Los investigadores ya están preparando los siguientes pasos para que en un futuro pueda tener aplicaciones concretas en el campo, pero son cautos, pues falta mucho para establecer una relación funcional directa de Argonauta 9 con la apomixis.

“Es el principio que nos permitirá entender el proceso completo y, eventualmente, implementarlo en las plantas cultivables, donde no necesariamente ocurriría lo mismo que en Arabidopsis, pues cada planta y especie tiene un reto distinto”, señala Vianey Olmedo del Langebio y coautora de la investigación. “Hay que analizar la manera en que participan otras proteínas y cómo interactúan entre ellos y qué otros elementos intervienen en el proceso, pero esta es una teoría general de la cual partiremos”.

Para Robert A. Martienssen, investigador de la Universidad de Cambridge y coautor del estudio, es muy probable que Argonauta 9 nos lleve a la apomixis pero por ahora tienen que analizar si otras plantas también experimentan apospory (un componente importante de la apomixis) y apomixis en mutantes similares.

También tendrían que analizar si los tansposones, una especie de genes salteadores, están implicados directa o indirectamente en la actividad de Argonauta 9.

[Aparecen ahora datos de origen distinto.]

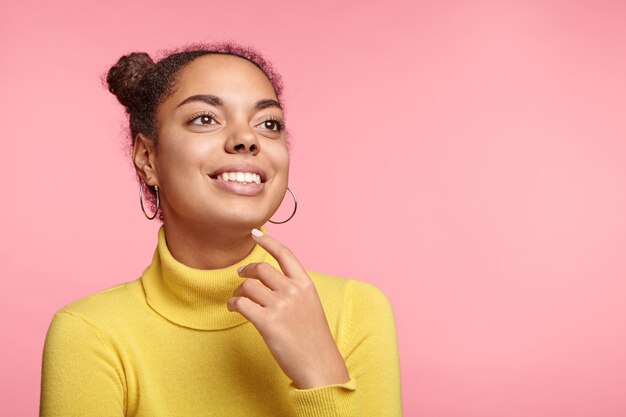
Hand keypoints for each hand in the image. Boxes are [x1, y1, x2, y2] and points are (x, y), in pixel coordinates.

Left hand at [227, 228, 349, 388]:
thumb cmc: (313, 338)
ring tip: (238, 300)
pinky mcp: (268, 322)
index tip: (255, 233)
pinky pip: (241, 303)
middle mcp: (293, 291)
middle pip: (261, 268)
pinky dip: (234, 304)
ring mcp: (280, 306)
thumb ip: (294, 290)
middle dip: (247, 270)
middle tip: (241, 276)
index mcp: (306, 284)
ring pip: (248, 286)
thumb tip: (271, 280)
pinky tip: (235, 309)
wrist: (319, 364)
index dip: (268, 241)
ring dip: (238, 292)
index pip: (285, 254)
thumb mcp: (311, 305)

Una vez que identificaron la proteína, los investigadores analizaron una mutante de Arabidopsis que no la produce y observaron que esta alteración permite que más células adquieran la capacidad de formarse como gametos. En vez de producir uno solo, la mayor parte de los óvulos sin Argonauta 9 produjeron varios gametos anormales que contenían toda la información genética completa.

“Cortando su función, causamos una reacción esquizofrénica de las células en el óvulo para que aquellas que supuestamente no se convertirían en gametos sí lo hicieran”, dice Vielle Calzada. “Parece que en estado normal evita que esas células sean transformadas en precursoras del gameto, lo cual sugiere que Argonauta 9 inicia la apomixis”.